Artaxo alertou que o mundo está numa trajetória de aquecimento da ordem de 3 a 4 graus Celsius até o fim deste século — bem acima do limite de segurança de 1,5 a 2 graus Celsius previsto no Acordo de Paris —, e que isso terá consequências gravíssimas para o Brasil. O agronegócio e a matriz energética do País são especialmente vulneráveis, já que dependem intrinsicamente de fatores climáticos para a sua estabilidade.
“A mudança climática não vai afetar Suécia, Noruega, Canadá e Brasil igualmente. Os países tropicais vão ser os mais prejudicados, incluindo nós”, destacou Artaxo. “A saúde humana e a saúde dos ecossistemas vão ser fortemente impactadas. Não há, hoje, qualquer dúvida com relação a essa questão.”
O professor conta que recebeu uma ligação da ministra do Meio Ambiente e Mudança do Clima (MMA), Marina Silva, na tarde de domingo, 15 de setembro, convidando-o a participar de uma reunião fechada do conselho político de Lula na manhã do dia seguinte, às 9 horas, no Palácio do Planalto. Estariam presentes o vice-presidente da República, Geraldo Alckmin, o ministro da Fazenda, Fernando Haddad, e outros integrantes do núcleo duro do governo.
Artaxo não titubeou: pegou o primeiro voo disponível para Brasília, fez sua apresentação e voltou depois do almoço para São Paulo, com a sensação de missão cumprida. Naquela mesma noite, porém, o telefone tocou de novo. Era a ministra Marina Silva novamente, convidando-o — a pedido de Lula — para voltar a Brasília e repetir sua apresentação na reunião emergencial que o presidente estava convocando para o dia seguinte, com os representantes dos Três Poderes. Assim foi feito.

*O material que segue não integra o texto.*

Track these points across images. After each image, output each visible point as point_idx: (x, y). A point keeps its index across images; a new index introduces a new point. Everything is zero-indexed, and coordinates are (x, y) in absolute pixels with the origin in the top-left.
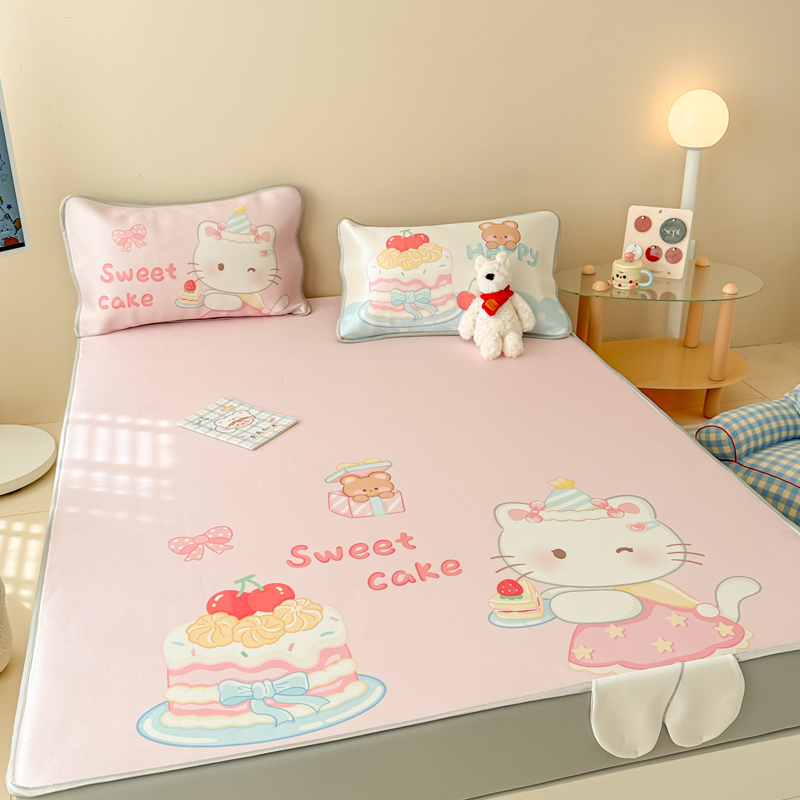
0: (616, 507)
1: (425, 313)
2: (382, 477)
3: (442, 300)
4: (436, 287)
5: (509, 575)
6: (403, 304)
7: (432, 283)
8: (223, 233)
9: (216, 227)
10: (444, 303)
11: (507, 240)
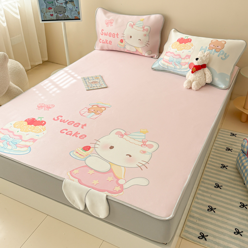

As imagens da reunião, disponíveis no YouTube (veja o vídeo no final da matéria), lembram uma daquelas cenas clássicas do cinema hollywoodiano, em que autoridades políticas sentadas ao redor de uma grande mesa assistem perplexas a um cientista apresentando gráficos sobre uma catástrofe que está por vir. Do ponto de vista científico, Artaxo não disse nada de novo: mostrou os mesmos dados e argumentos que já apresentou em diversas palestras sobre o assunto nos últimos anos. A diferença é que, dessa vez, a mensagem foi entregue diretamente aos ouvidos e olhos das cabeças mais poderosas do País.
O fato de ele ter sido convocado de volta para a reunião de terça-feira indica que a mensagem que Artaxo entregou ao núcleo do governo no dia anterior surtiu efeito. “Obviamente, a ficha caiu”, avalia ele.
As reuniões foram convocadas em resposta ao agravamento da crise climática no País, que passa por uma sequência calamitosa de enchentes, secas, ondas de calor e queimadas — que podem ter origem criminosa, mas ainda assim são turbinadas pelo tempo seco e quente, que favorece a propagação das chamas. Outro contexto importante é que o Brasil se prepara para hospedar a trigésima Conferência das Partes (COP 30) da Convenção do Clima da ONU, no fim do ano que vem, em Belém (PA), que será ponto de partida para a reformulação das metas do Acordo de Paris.
Lula abriu a reunião de terça-feira reconhecendo que o Brasil não estava “100% preparado” para lidar com a emergência climática. “O que nós estamos percebendo, depois do que aconteceu no Vale do Taquari, no Rio Grande do Sul, é que a natureza resolveu mostrar as suas garras. Ela resolveu nos dar uma lição e dizer o seguinte: ou vocês cuidam corretamente de mim ou eu não sou obrigada a suportar tanta irresponsabilidade, tanta coisa errada e equivocada que os seres humanos estão fazendo”, disse o presidente. “Esta reunião aqui é para a gente fazer uma revisão no conceito que cada um tem sobre a questão climática no Brasil. Ela está pior do que em qualquer outro momento.”
Após a reunião, o governo anunciou a liberação de R$ 514 milhões para combate aos incêndios no País e reiterou sua intenção de criar uma Autoridade Climática para coordenar as ações de enfrentamento da crise do clima no Brasil, entre outras medidas.